<<<<

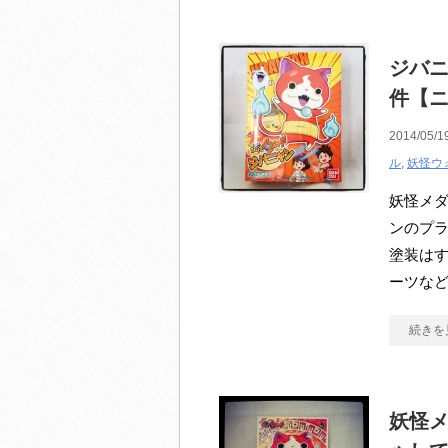
ジバ
件【ニ
2014/05/1
ル
,
妖怪ウ
妖怪メ
ンのプラ
塗装は
ーツな
続きを
妖怪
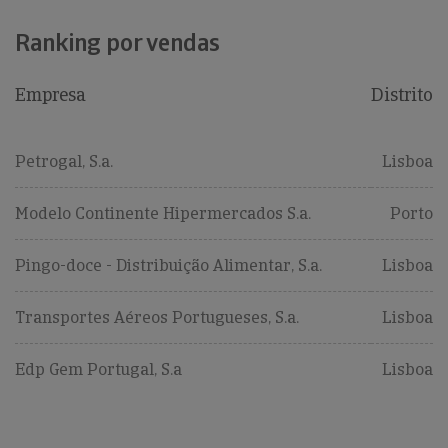
Ranking por vendas
Empresa
Distrito
Petrogal, S.a.
Lisboa
Modelo Continente Hipermercados S.a.
Porto
Pingo-doce - Distribuição Alimentar, S.a.
Lisboa
Transportes Aéreos Portugueses, S.a.
Lisboa
Edp Gem Portugal, S.a
Lisboa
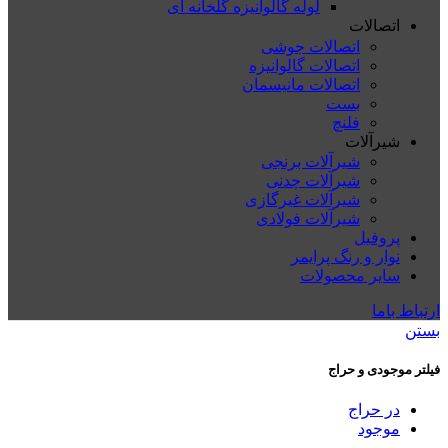
لوله گالوانیزه گلخانه ای
اتصالات
اتصالات جوشی
اتصالات گالوانیزه
اتصالات مانیسمان
بست
فلنچ
شیرآلات
شیرآلات برنجی
شیرآلات چدنی
شیرآلات غیرگازی
شیرآلات فولادی
پروفیل
نوار و رنگ پرایمر
سایر محصولات
ارتباط باما
بستن
فیلتر موجودی و حراج
در حراج
موجود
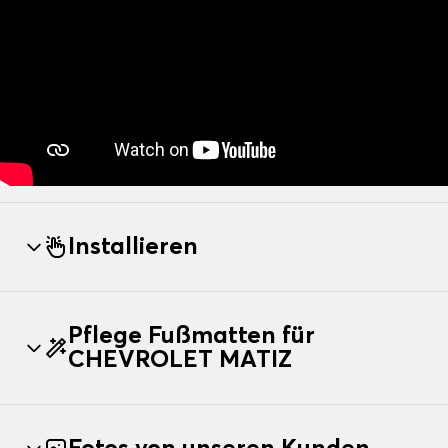
Installieren
Pflege Fußmatten für
CHEVROLET MATIZ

>>>>

## PROBLEM REQUIREMENTS
Anywhere the listing shows the word "اتصالات", copy the full line.

## WRITTEN ANSWER
اتصالات
اتصالات جوشی
اتصالات گالوانیزه
اتصالات مانیسمان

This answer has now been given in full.